How should I address a possible mistake to co-authors in a submitted paper

If you believe there is an issue with a paper you are a co-author of, then you absolutely should discuss it with your co-authors. In most (all?) fields, having read and approved the final manuscript is a necessary condition for authorship of a publication. I assume that you cannot really approve of a manuscript that you suspect has methodological flaws, so you should speak up now. Whether that is best done by emailing everyone or just contacting the lead author depends on a lot of external and contextual factors, so I cannot offer advice there.

Waiting for reviewers to spot the mistake seems like a very bad strategy. After all, what will happen if they don't spot the mistake? Either you bring up the issue after receiving the reviews (which is surely not better than bringing it up now) or you remain silent and become co-author to a paper that may have serious methodological problems.

In the end, if you bring up the issue now, there are three possible outcomes (presumably after some arguments and back-and-forth):

  • You convince your co-authors that there is an error. Since the paper is already submitted, all authors will have to discuss how they want to handle the issue in that case. This may range from updating the paper with the necessary corrections after receiving the reviews (regardless of whether or not the reviewers found the same issue) to retracting the paper.
  • Your co-authors convince you that the issue is in fact not important or not an issue at all, which may also help to improve the paper (clarify why x is not an issue in this particular context).
  • Neither you nor your co-authors are convinced by the others. In that case, you may have to withdraw as an author, painful as that may be.

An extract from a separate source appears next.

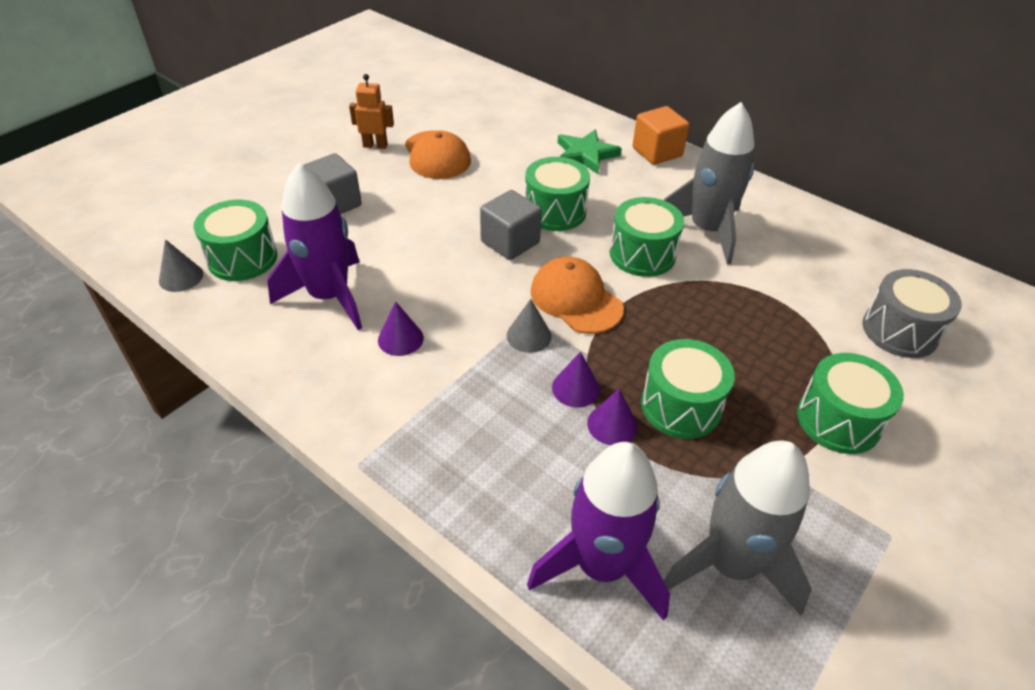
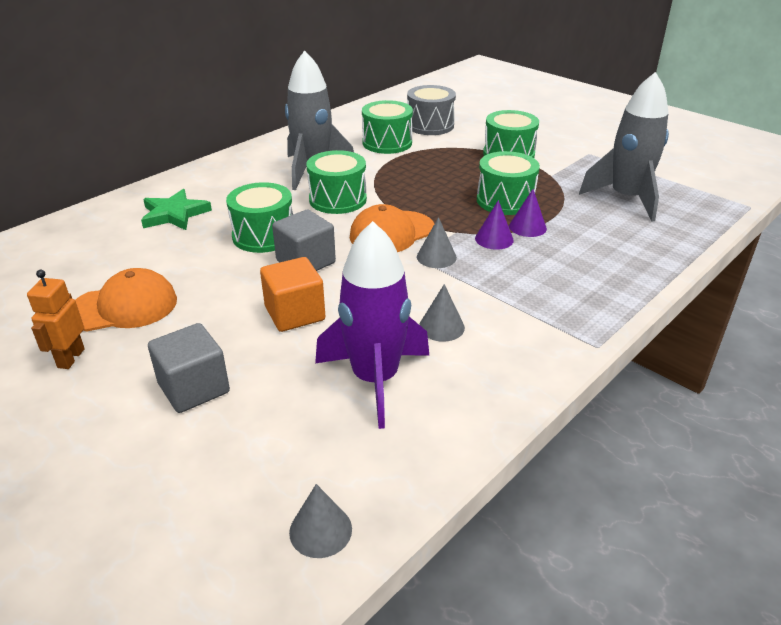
camera: 85 degrees left, 10 degrees down
green drum [194,200,277,281] -> green drum moved to [362,100,413,154]
purple cone [378,301,424,356] -> grey cone [419,284,465,342]
purple rocket [527,442,670,621] -> none
orange cube [632,106,690,165] -> orange cube moved to [260,257,325,332]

I would argue that each of these results (even the last one) is preferable to just hoping for peer review to catch the issue you already know is there.

Edit: I missed that the manuscript was already submitted. However, I don't thnk this fundamentally changes things.


I think you have only one course of action that is both proper and safe.

You should immediately contact your co-authors pointing out your reservations in detail. It is but a momentary embarrassment if you are wrong. Then, if your colleagues agree that there might be a serious methodological error, especially one that might change the conclusions, then you need to immediately contact the editor, asking for advice and suggesting withdrawal while you fix the issue.

The down sides of other actions (or inaction) seem to me to be too severe to contemplate. If the paper is sent to review and the reviewers find the errors, complex as you suggest, they will most likely suggest rejection, rather than trying to work how it should be fixed. Some journals won't accept a future version of a rejected paper, so you would be back to the start in finding a publisher, and you would need to spend the time to fix the paper in any case.

But the consequences of the reviewers not finding the error are equally bad or worse. If, they don't find it and you, then report it, then you still need to fix it and the editor may not have the patience you require. The paper will need, then, to be sent out once more for review, delaying the publication, at best. Of course, you have no guarantee what that review will suggest.

Finally, if the reviewers don't find find the error and you don't report it, then the paper will likely be published. If it doesn't have an error then all is well, but you are probably one of the best people to know if there is really an error, and if you suspect it, then there is an issue whether you have an error or not. But if the paper is published with an error, then it will probably be found eventually, damaging everyone's reputation, yours as well as the journal's. Editors won't be very happy to work with you in the future, feeling that they have been misled.

Swallow your pride. Start the wheels in motion. Your reputation is at stake.